Naszą służbę pełniliśmy nie tylko w Bobrownikach. W czasie kolejnej tury zostaliśmy przeniesieni w okolice Hajnówki, gdzie patrolowaliśmy obrzeża Puszczy Białowieskiej. To była zupełnie inna charakterystyka terenowa, pełna trudnych niedostępnych ścieżek i duktów leśnych. Konie doskonale sprawdzały się w takich warunkach, czuły się tam swobodnie i bez problemów wykonywały swoje zadania. Samochody terenowe – nawet najlepiej przygotowane do pracy w takim terenie – nie byłyby w stanie konkurować z naszymi wierzchowcami.

Tak właśnie wyglądała praca policyjnych jeźdźców na wzmocnieniu granicy. Byliśmy wszędzie tam, gdzie nas potrzebowano.

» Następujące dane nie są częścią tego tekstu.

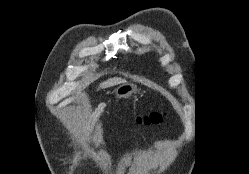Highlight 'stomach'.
Segmentation results:
<instances>
[{
    "label": "stomach",
    "mask_w": 249,
    "mask_h": 174,
    "mask_svg": "<svg viewBox=\"0 0 249 174\" xmlns=\"http://www.w3.org/2000/svg\"><path fill=\"white\" fill-rule=\"evenodd\" d=\"M137 91V87L131 83H122L115 89V97L118 99L126 98L130 96L132 93Z\"/></svg>",
    "instance_id": "stomach-1"
}]
</instances>
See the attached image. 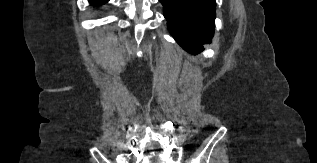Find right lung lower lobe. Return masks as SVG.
Segmentation results:
<instances>
[{
    "mask_svg": "<svg viewBox=\"0 0 317 163\" xmlns=\"http://www.w3.org/2000/svg\"><path fill=\"white\" fill-rule=\"evenodd\" d=\"M91 4L93 5H101L107 2L108 0H89Z\"/></svg>",
    "mask_w": 317,
    "mask_h": 163,
    "instance_id": "right-lung-lower-lobe-1",
    "label": "right lung lower lobe"
}]
</instances>
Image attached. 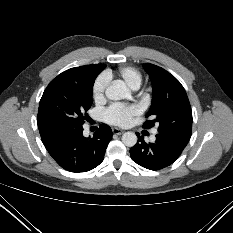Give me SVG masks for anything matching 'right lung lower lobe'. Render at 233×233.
Returning a JSON list of instances; mask_svg holds the SVG:
<instances>
[{"mask_svg": "<svg viewBox=\"0 0 233 233\" xmlns=\"http://www.w3.org/2000/svg\"><path fill=\"white\" fill-rule=\"evenodd\" d=\"M82 126L41 135L42 142L52 158L65 170L86 172L97 167L104 159L112 130L101 124L93 138H85Z\"/></svg>", "mask_w": 233, "mask_h": 233, "instance_id": "right-lung-lower-lobe-1", "label": "right lung lower lobe"}]
</instances>
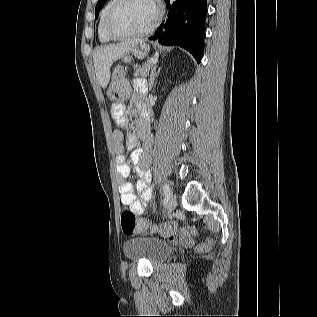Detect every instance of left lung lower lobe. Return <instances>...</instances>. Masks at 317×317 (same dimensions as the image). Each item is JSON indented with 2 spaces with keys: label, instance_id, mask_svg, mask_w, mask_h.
I'll list each match as a JSON object with an SVG mask.
<instances>
[{
  "label": "left lung lower lobe",
  "instance_id": "1",
  "mask_svg": "<svg viewBox=\"0 0 317 317\" xmlns=\"http://www.w3.org/2000/svg\"><path fill=\"white\" fill-rule=\"evenodd\" d=\"M165 2L166 8L169 9L168 18L149 39L158 40L163 45L180 46L200 62L204 48L207 0H177L173 3L165 0Z\"/></svg>",
  "mask_w": 317,
  "mask_h": 317
}]
</instances>
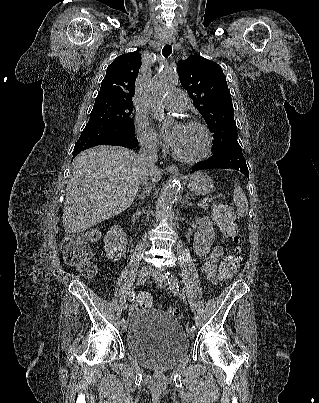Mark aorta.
<instances>
[{"label":"aorta","instance_id":"1","mask_svg":"<svg viewBox=\"0 0 319 403\" xmlns=\"http://www.w3.org/2000/svg\"><path fill=\"white\" fill-rule=\"evenodd\" d=\"M178 83L176 75L166 69L160 70L151 80L148 87L151 114L154 119L164 120V108L160 104L161 98ZM181 185L178 181L170 183L163 192L162 206L169 210L180 193Z\"/></svg>","mask_w":319,"mask_h":403}]
</instances>
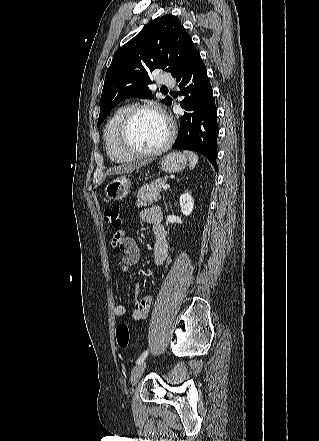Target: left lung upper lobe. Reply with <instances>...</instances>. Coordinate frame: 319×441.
<instances>
[{
    "label": "left lung upper lobe",
    "instance_id": "left-lung-upper-lobe-1",
    "mask_svg": "<svg viewBox=\"0 0 319 441\" xmlns=\"http://www.w3.org/2000/svg\"><path fill=\"white\" fill-rule=\"evenodd\" d=\"M185 28L173 15L158 17L114 55L100 99V126L114 106L132 97L152 98L149 74L155 69L180 75L198 54ZM162 102L168 106L172 99Z\"/></svg>",
    "mask_w": 319,
    "mask_h": 441
}]
</instances>
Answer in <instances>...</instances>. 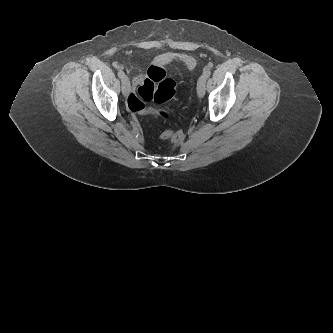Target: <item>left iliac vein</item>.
<instances>
[{"mask_svg": "<svg viewBox=\"0 0 333 333\" xmlns=\"http://www.w3.org/2000/svg\"><path fill=\"white\" fill-rule=\"evenodd\" d=\"M205 80L204 79H200L199 82H198V86H197V93H198V96L200 98H202L205 94Z\"/></svg>", "mask_w": 333, "mask_h": 333, "instance_id": "obj_1", "label": "left iliac vein"}]
</instances>
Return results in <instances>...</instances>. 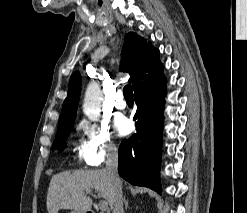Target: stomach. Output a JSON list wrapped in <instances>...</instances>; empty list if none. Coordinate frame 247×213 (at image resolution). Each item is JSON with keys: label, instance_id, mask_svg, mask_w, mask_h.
<instances>
[{"label": "stomach", "instance_id": "obj_1", "mask_svg": "<svg viewBox=\"0 0 247 213\" xmlns=\"http://www.w3.org/2000/svg\"><path fill=\"white\" fill-rule=\"evenodd\" d=\"M70 213H84V212L78 210H72Z\"/></svg>", "mask_w": 247, "mask_h": 213}]
</instances>
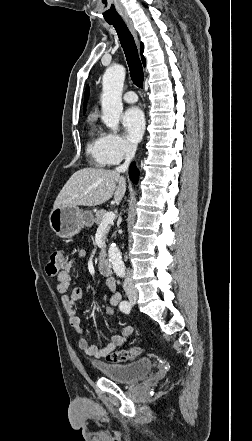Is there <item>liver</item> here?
I'll return each mask as SVG.
<instances>
[{
	"label": "liver",
	"instance_id": "obj_1",
	"mask_svg": "<svg viewBox=\"0 0 252 441\" xmlns=\"http://www.w3.org/2000/svg\"><path fill=\"white\" fill-rule=\"evenodd\" d=\"M125 191V178L116 170L87 167L73 173L58 194L54 207L97 206L113 195L119 204Z\"/></svg>",
	"mask_w": 252,
	"mask_h": 441
}]
</instances>
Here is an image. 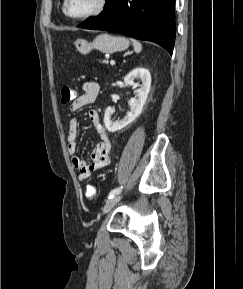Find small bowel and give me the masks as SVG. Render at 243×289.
Returning <instances> with one entry per match:
<instances>
[{
    "mask_svg": "<svg viewBox=\"0 0 243 289\" xmlns=\"http://www.w3.org/2000/svg\"><path fill=\"white\" fill-rule=\"evenodd\" d=\"M84 93L77 96L70 105V112L74 113L81 108L95 102L99 94V85L94 81H87L83 85ZM89 119L93 129L99 135L100 141L91 152V162L87 163L78 156L71 159L72 165L79 173L80 180H86L91 174L99 169L108 166L111 162L110 149L111 143L107 131L100 122L99 114L96 110L89 111ZM78 121L72 117L69 121L67 140L68 152L74 155L77 150Z\"/></svg>",
    "mask_w": 243,
    "mask_h": 289,
    "instance_id": "1",
    "label": "small bowel"
}]
</instances>
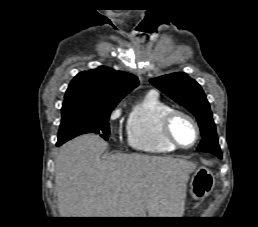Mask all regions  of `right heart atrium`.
Returning a JSON list of instances; mask_svg holds the SVG:
<instances>
[{
  "mask_svg": "<svg viewBox=\"0 0 258 227\" xmlns=\"http://www.w3.org/2000/svg\"><path fill=\"white\" fill-rule=\"evenodd\" d=\"M118 115H119V110H115V111L112 113L111 118H112V119H115V118L118 117Z\"/></svg>",
  "mask_w": 258,
  "mask_h": 227,
  "instance_id": "right-heart-atrium-1",
  "label": "right heart atrium"
}]
</instances>
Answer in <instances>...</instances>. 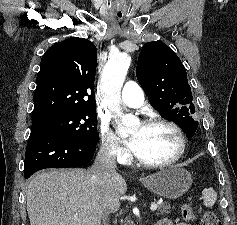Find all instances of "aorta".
<instances>
[{
    "label": "aorta",
    "mask_w": 237,
    "mask_h": 225,
    "mask_svg": "<svg viewBox=\"0 0 237 225\" xmlns=\"http://www.w3.org/2000/svg\"><path fill=\"white\" fill-rule=\"evenodd\" d=\"M131 58L127 53L112 55L103 69L101 78L102 98L112 112L122 121L121 134L130 132L138 123L137 117L124 114L120 109L121 88L129 69Z\"/></svg>",
    "instance_id": "1"
}]
</instances>
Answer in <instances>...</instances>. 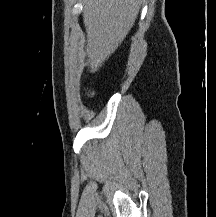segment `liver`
Returning a JSON list of instances; mask_svg holds the SVG:
<instances>
[{
  "label": "liver",
  "instance_id": "liver-1",
  "mask_svg": "<svg viewBox=\"0 0 216 217\" xmlns=\"http://www.w3.org/2000/svg\"><path fill=\"white\" fill-rule=\"evenodd\" d=\"M141 0H84L87 65L91 72L115 52L134 25Z\"/></svg>",
  "mask_w": 216,
  "mask_h": 217
}]
</instances>
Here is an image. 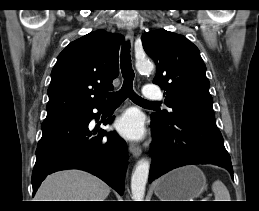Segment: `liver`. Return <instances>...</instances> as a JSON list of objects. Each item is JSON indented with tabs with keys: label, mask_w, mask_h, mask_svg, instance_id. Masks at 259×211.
I'll use <instances>...</instances> for the list:
<instances>
[{
	"label": "liver",
	"mask_w": 259,
	"mask_h": 211,
	"mask_svg": "<svg viewBox=\"0 0 259 211\" xmlns=\"http://www.w3.org/2000/svg\"><path fill=\"white\" fill-rule=\"evenodd\" d=\"M110 187L96 176L81 170L49 175L38 189L35 201H105Z\"/></svg>",
	"instance_id": "6515ba94"
}]
</instances>
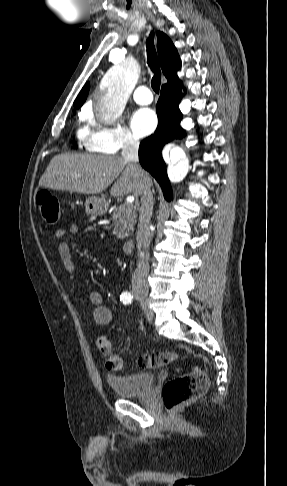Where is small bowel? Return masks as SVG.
<instances>
[{"label": "small bowel", "mask_w": 287, "mask_h": 486, "mask_svg": "<svg viewBox=\"0 0 287 486\" xmlns=\"http://www.w3.org/2000/svg\"><path fill=\"white\" fill-rule=\"evenodd\" d=\"M78 231L77 225H72L69 230L57 229L54 232V238L59 241L58 252L60 254L61 261L65 270L69 273L70 277L74 281L79 280V276L75 270L74 263L72 261L71 251L69 244L64 240L65 236L70 233L74 234ZM89 300L95 306L93 311L94 321L101 326L108 325L112 321V311L103 304V297L99 292L92 291L89 293Z\"/></svg>", "instance_id": "small-bowel-1"}]
</instances>
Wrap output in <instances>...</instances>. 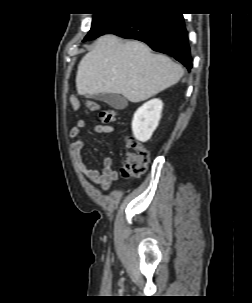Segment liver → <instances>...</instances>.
<instances>
[{
    "label": "liver",
    "mask_w": 252,
    "mask_h": 303,
    "mask_svg": "<svg viewBox=\"0 0 252 303\" xmlns=\"http://www.w3.org/2000/svg\"><path fill=\"white\" fill-rule=\"evenodd\" d=\"M183 74L181 65L151 53L144 43L104 35L80 61L76 88L79 95L121 94L137 103L176 84Z\"/></svg>",
    "instance_id": "liver-1"
}]
</instances>
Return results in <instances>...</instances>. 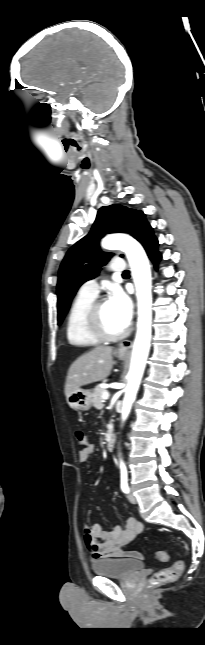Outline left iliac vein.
<instances>
[{"instance_id":"obj_1","label":"left iliac vein","mask_w":205,"mask_h":645,"mask_svg":"<svg viewBox=\"0 0 205 645\" xmlns=\"http://www.w3.org/2000/svg\"><path fill=\"white\" fill-rule=\"evenodd\" d=\"M127 497H128V500H129L132 504H136V503H137V499H136V497L133 495V493H129Z\"/></svg>"}]
</instances>
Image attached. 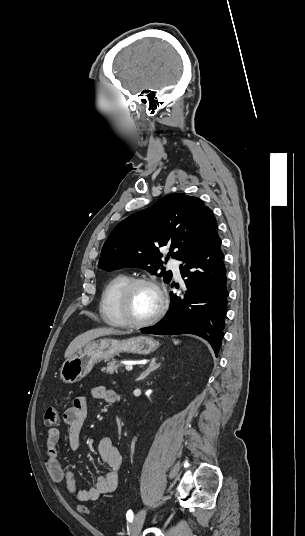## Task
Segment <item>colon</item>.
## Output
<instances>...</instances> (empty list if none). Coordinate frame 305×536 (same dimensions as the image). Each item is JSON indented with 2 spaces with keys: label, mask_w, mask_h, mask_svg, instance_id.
Here are the masks:
<instances>
[{
  "label": "colon",
  "mask_w": 305,
  "mask_h": 536,
  "mask_svg": "<svg viewBox=\"0 0 305 536\" xmlns=\"http://www.w3.org/2000/svg\"><path fill=\"white\" fill-rule=\"evenodd\" d=\"M58 423V411L55 406H49L46 408L44 417H43V424L45 427H54ZM77 509L81 513H86L89 511L90 506L86 502H81L78 504Z\"/></svg>",
  "instance_id": "colon-1"
}]
</instances>
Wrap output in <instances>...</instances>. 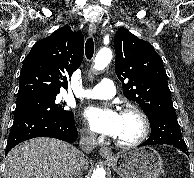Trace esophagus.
<instances>
[{
  "label": "esophagus",
  "instance_id": "esophagus-1",
  "mask_svg": "<svg viewBox=\"0 0 194 178\" xmlns=\"http://www.w3.org/2000/svg\"><path fill=\"white\" fill-rule=\"evenodd\" d=\"M96 24L95 23H91L89 25V28H88V33L90 36L94 35L96 33ZM99 153L102 157L106 158V159H111L113 158V152L111 149H109L108 147H102L100 150H99Z\"/></svg>",
  "mask_w": 194,
  "mask_h": 178
}]
</instances>
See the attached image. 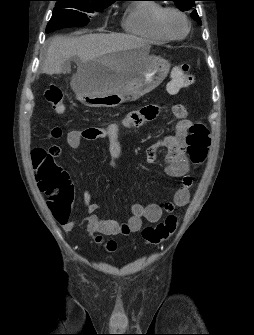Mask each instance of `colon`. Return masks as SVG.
Instances as JSON below:
<instances>
[{
    "instance_id": "colon-1",
    "label": "colon",
    "mask_w": 254,
    "mask_h": 335,
    "mask_svg": "<svg viewBox=\"0 0 254 335\" xmlns=\"http://www.w3.org/2000/svg\"><path fill=\"white\" fill-rule=\"evenodd\" d=\"M190 66L181 64L173 67L171 79L168 83V91L177 93L181 89L188 87L191 83L189 73ZM46 100L50 103L52 109L57 113L65 111L62 91L51 86L45 92ZM187 153L193 165L202 164L208 154L211 138L208 129L201 123L195 122L189 127V133L186 137ZM60 154V148L56 145L49 149L35 148L31 153L33 168L36 172V183L41 192L48 196V207L53 215L66 219L67 212L73 200V189L70 184L68 173L54 161V158ZM177 227V217L169 214L163 221L155 226H146L142 230L143 239L149 244H159L167 240L175 232ZM97 242L101 237L96 238ZM108 250L113 251L116 248L114 241L106 243Z\"/></svg>"
}]
</instances>
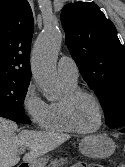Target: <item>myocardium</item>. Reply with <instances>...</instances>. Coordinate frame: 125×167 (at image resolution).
<instances>
[{
	"label": "myocardium",
	"instance_id": "1",
	"mask_svg": "<svg viewBox=\"0 0 125 167\" xmlns=\"http://www.w3.org/2000/svg\"><path fill=\"white\" fill-rule=\"evenodd\" d=\"M83 96L92 99L93 102L95 103V105L97 106V109L99 112V123L93 129L80 128L76 124L75 119H74V114H73L74 105H75L76 101ZM61 106H62L65 120L74 132H77L80 134H93L101 129V127L103 125V120H104L103 107H102V104H101L99 98L95 94H93L92 92H90L88 90L80 89V88H77L71 92H68L62 98Z\"/></svg>",
	"mask_w": 125,
	"mask_h": 167
}]
</instances>
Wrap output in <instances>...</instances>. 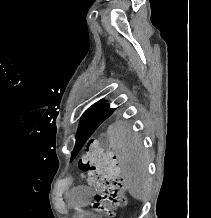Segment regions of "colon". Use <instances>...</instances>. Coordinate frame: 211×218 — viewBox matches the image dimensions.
Returning a JSON list of instances; mask_svg holds the SVG:
<instances>
[{
    "label": "colon",
    "mask_w": 211,
    "mask_h": 218,
    "mask_svg": "<svg viewBox=\"0 0 211 218\" xmlns=\"http://www.w3.org/2000/svg\"><path fill=\"white\" fill-rule=\"evenodd\" d=\"M79 168L96 190L93 204L97 210L113 214L126 205L125 184L114 153L92 139L79 161Z\"/></svg>",
    "instance_id": "1"
}]
</instances>
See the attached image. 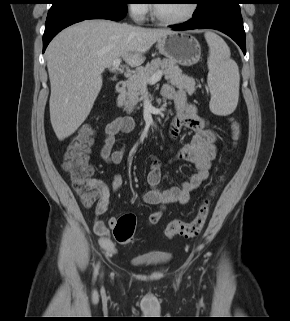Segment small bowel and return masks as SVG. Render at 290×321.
Instances as JSON below:
<instances>
[{
  "instance_id": "c3829d8e",
  "label": "small bowel",
  "mask_w": 290,
  "mask_h": 321,
  "mask_svg": "<svg viewBox=\"0 0 290 321\" xmlns=\"http://www.w3.org/2000/svg\"><path fill=\"white\" fill-rule=\"evenodd\" d=\"M162 96L172 100L175 104L176 115L169 128V135L175 138L183 128L192 130L195 135L191 143L181 147L176 158L191 163L195 167V172L188 181L182 183L180 187H171L166 190L159 188L162 176V164L155 160L147 176L149 189L142 194V199L149 204L158 206L147 218L148 225L157 224L162 218L168 204L179 203L185 205L189 202L191 194L199 188L208 178L211 163L217 154L216 135L208 127L205 119L197 114L196 107L187 101V94L183 88H175L165 84L162 87ZM135 127L132 117L121 116L112 120L105 128V137L100 148V157L108 164L117 165L123 160L125 148L112 151L116 141V136L131 132ZM98 193V201L94 208L93 228L101 239V245L108 251L113 249L109 241V228L113 227L117 221L115 217L109 219L108 225L100 218L109 206L112 193L119 191L123 180L119 173L113 176L110 186L99 178L91 179Z\"/></svg>"
}]
</instances>
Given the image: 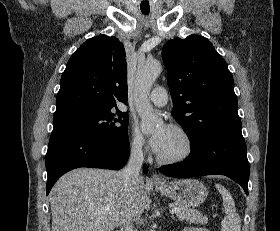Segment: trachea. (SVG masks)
I'll return each instance as SVG.
<instances>
[{
  "mask_svg": "<svg viewBox=\"0 0 280 231\" xmlns=\"http://www.w3.org/2000/svg\"><path fill=\"white\" fill-rule=\"evenodd\" d=\"M142 13H143L144 15H148L149 12H146V11H143V10H142Z\"/></svg>",
  "mask_w": 280,
  "mask_h": 231,
  "instance_id": "3493384b",
  "label": "trachea"
}]
</instances>
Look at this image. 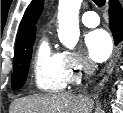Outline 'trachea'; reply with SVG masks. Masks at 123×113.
<instances>
[{"instance_id": "3493384b", "label": "trachea", "mask_w": 123, "mask_h": 113, "mask_svg": "<svg viewBox=\"0 0 123 113\" xmlns=\"http://www.w3.org/2000/svg\"><path fill=\"white\" fill-rule=\"evenodd\" d=\"M93 1H94V3H95L97 6H99V7L104 6L105 3H106V0H93Z\"/></svg>"}]
</instances>
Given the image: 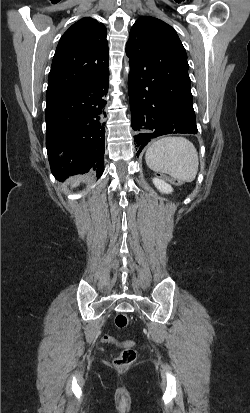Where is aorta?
Returning <instances> with one entry per match:
<instances>
[{"mask_svg":"<svg viewBox=\"0 0 250 413\" xmlns=\"http://www.w3.org/2000/svg\"><path fill=\"white\" fill-rule=\"evenodd\" d=\"M129 70H130L129 65L125 66L124 75H125L126 77H128Z\"/></svg>","mask_w":250,"mask_h":413,"instance_id":"aorta-1","label":"aorta"}]
</instances>
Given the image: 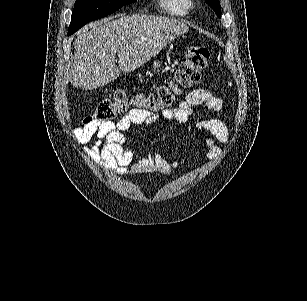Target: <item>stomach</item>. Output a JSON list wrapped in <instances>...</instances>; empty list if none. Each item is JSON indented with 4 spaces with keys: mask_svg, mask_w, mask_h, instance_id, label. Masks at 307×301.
<instances>
[{
    "mask_svg": "<svg viewBox=\"0 0 307 301\" xmlns=\"http://www.w3.org/2000/svg\"><path fill=\"white\" fill-rule=\"evenodd\" d=\"M152 66L153 68H159L161 66V60H153Z\"/></svg>",
    "mask_w": 307,
    "mask_h": 301,
    "instance_id": "0dacf381",
    "label": "stomach"
}]
</instances>
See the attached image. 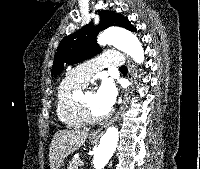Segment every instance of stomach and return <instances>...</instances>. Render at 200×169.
Masks as SVG:
<instances>
[{"instance_id": "1", "label": "stomach", "mask_w": 200, "mask_h": 169, "mask_svg": "<svg viewBox=\"0 0 200 169\" xmlns=\"http://www.w3.org/2000/svg\"><path fill=\"white\" fill-rule=\"evenodd\" d=\"M91 141H92V142H95V140H94V139H92V138H91Z\"/></svg>"}]
</instances>
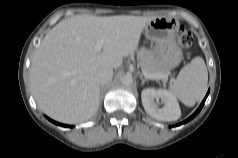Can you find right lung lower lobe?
Here are the masks:
<instances>
[{
	"label": "right lung lower lobe",
	"mask_w": 238,
	"mask_h": 158,
	"mask_svg": "<svg viewBox=\"0 0 238 158\" xmlns=\"http://www.w3.org/2000/svg\"><path fill=\"white\" fill-rule=\"evenodd\" d=\"M49 120L52 121L53 123L57 124V125H60V126H65V127H70V128L73 127V126H68V125H64V124L57 123V122H55V121H53V120H51V119H49Z\"/></svg>",
	"instance_id": "1"
}]
</instances>
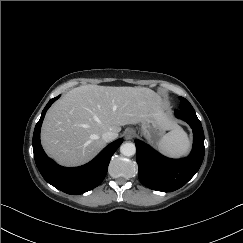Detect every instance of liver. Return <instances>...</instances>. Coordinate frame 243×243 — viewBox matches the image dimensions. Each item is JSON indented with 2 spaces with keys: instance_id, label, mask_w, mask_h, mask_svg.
<instances>
[{
  "instance_id": "liver-1",
  "label": "liver",
  "mask_w": 243,
  "mask_h": 243,
  "mask_svg": "<svg viewBox=\"0 0 243 243\" xmlns=\"http://www.w3.org/2000/svg\"><path fill=\"white\" fill-rule=\"evenodd\" d=\"M156 105L154 92L145 87L74 88L48 110L41 129L42 146L61 165H82L105 147V132L118 136L121 126L141 123Z\"/></svg>"
}]
</instances>
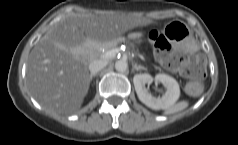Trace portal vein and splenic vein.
<instances>
[{"instance_id":"obj_1","label":"portal vein and splenic vein","mask_w":238,"mask_h":145,"mask_svg":"<svg viewBox=\"0 0 238 145\" xmlns=\"http://www.w3.org/2000/svg\"><path fill=\"white\" fill-rule=\"evenodd\" d=\"M119 52V49H112L108 52L105 53V57L106 58H112L113 56H115L117 53Z\"/></svg>"}]
</instances>
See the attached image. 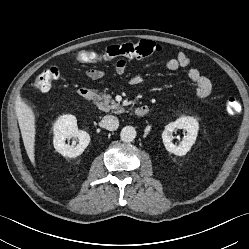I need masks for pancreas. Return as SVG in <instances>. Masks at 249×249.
Returning a JSON list of instances; mask_svg holds the SVG:
<instances>
[{
    "label": "pancreas",
    "mask_w": 249,
    "mask_h": 249,
    "mask_svg": "<svg viewBox=\"0 0 249 249\" xmlns=\"http://www.w3.org/2000/svg\"><path fill=\"white\" fill-rule=\"evenodd\" d=\"M97 107L105 112L111 111L112 113L119 114L123 112L121 106L112 100L111 95L100 93L97 95Z\"/></svg>",
    "instance_id": "pancreas-1"
}]
</instances>
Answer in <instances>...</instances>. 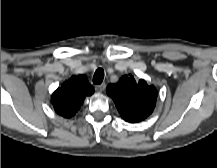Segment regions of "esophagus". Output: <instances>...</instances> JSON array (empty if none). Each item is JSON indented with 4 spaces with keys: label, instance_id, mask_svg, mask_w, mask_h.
Masks as SVG:
<instances>
[{
    "label": "esophagus",
    "instance_id": "1",
    "mask_svg": "<svg viewBox=\"0 0 217 168\" xmlns=\"http://www.w3.org/2000/svg\"><path fill=\"white\" fill-rule=\"evenodd\" d=\"M105 88H106L105 83H102V84H100V85H96V86H95V90H96L98 93L103 92V91L105 90Z\"/></svg>",
    "mask_w": 217,
    "mask_h": 168
}]
</instances>
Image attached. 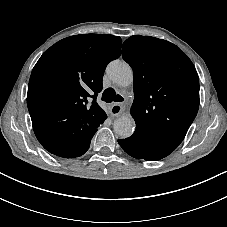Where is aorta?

Macie poczucie dobrze spełnionego obowiązku i tego, że ludzie Was potrzebują?

Moim zdaniem, byliśmy i jesteśmy zawsze tam, gdzie dzieje się coś złego lub stanowiącego realne zagrożenie dla naszych obywateli. Nasza obecność – zresztą nie tylko Policji, ale także innych służb zabezpieczających polską granicę od początku tego kryzysu powoduje, że mieszkańcy przygranicznych terenów czują się bezpiecznie.

W miejscowościach tam położonych żyje dużo osób starszych, często samotnych. Wiemy, że dzięki obecności policjantów, strażników granicznych i żołnierzy czuli się bezpiecznie – dziękowali za naszą obecność. To takie momenty, które świadczą o tym, jak ważną służbę pełnimy, ale także dające niesamowitą dawkę satysfakcji z tej roboty.